Saved data entries
□ □ □

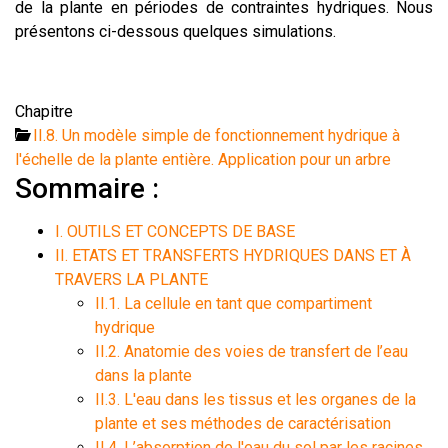
de la plante en périodes de contraintes hydriques. Nous
présentons ci-dessous quelques simulations.
Chapitre
II.8. Un modèle simple de fonctionnement hydrique à
l'échelle de la plante entière. Application pour un arbre
Sommaire :
I. OUTILS ET CONCEPTS DE BASE
II. ETATS ET TRANSFERTS HYDRIQUES DANS ET À
TRAVERS LA PLANTE
II.1. La cellule en tant que compartiment
hydrique
II.2. Anatomie des voies de transfert de l’eau
dans la plante
II.3. L'eau dans les tissus et les organes de la
plante et ses méthodes de caractérisation
II.4. L’absorption de l'eau du sol par les racines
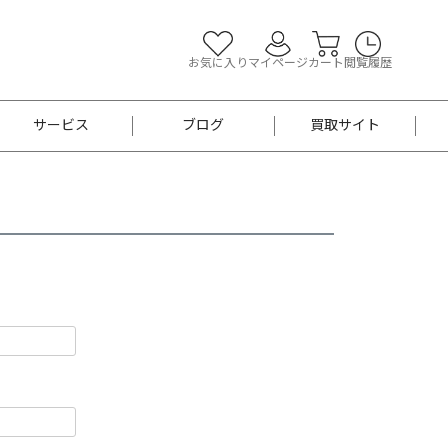
お気に入り
マイページ
カート
閲覧履歴
サービス
ブログ
買取サイト
よくあるご質問
お買い物診断
半幅帯
帯留め
お召
男性用帯
着物帯
新品
セット
袴
男性用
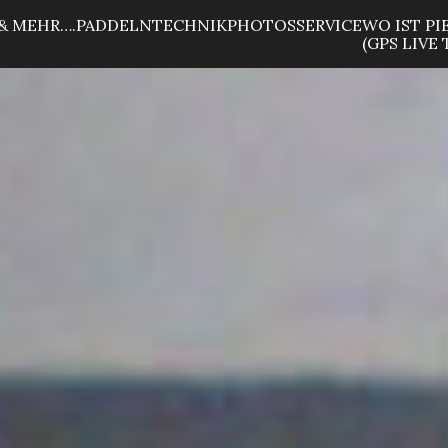
& MEHR….
PADDELN
TECHNIK
PHOTOS
SERVICE
WO IST PI
(GPS LIVE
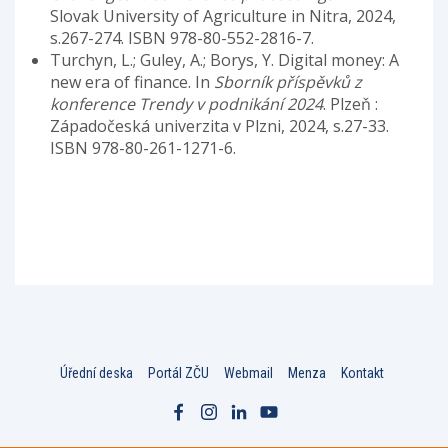
Slovak University of Agriculture in Nitra, 2024,
s.267-274. ISBN 978-80-552-2816-7.
Turchyn, L.; Guley, A.; Borys, Y. Digital money: A
new era of finance. In
Sborník příspěvků z
konference Trendy v podnikání 2024
. Plzeň :
Západočeská univerzita v Plzni, 2024, s.27-33.
ISBN 978-80-261-1271-6.
Úřední deska
Portál ZČU
Webmail
Menza
Kontakt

□ □ □

Scan the data above for the word "ISBN". Copy every line in which it is found.

s.267-274. ISBN 978-80-552-2816-7.
ISBN 978-80-261-1271-6.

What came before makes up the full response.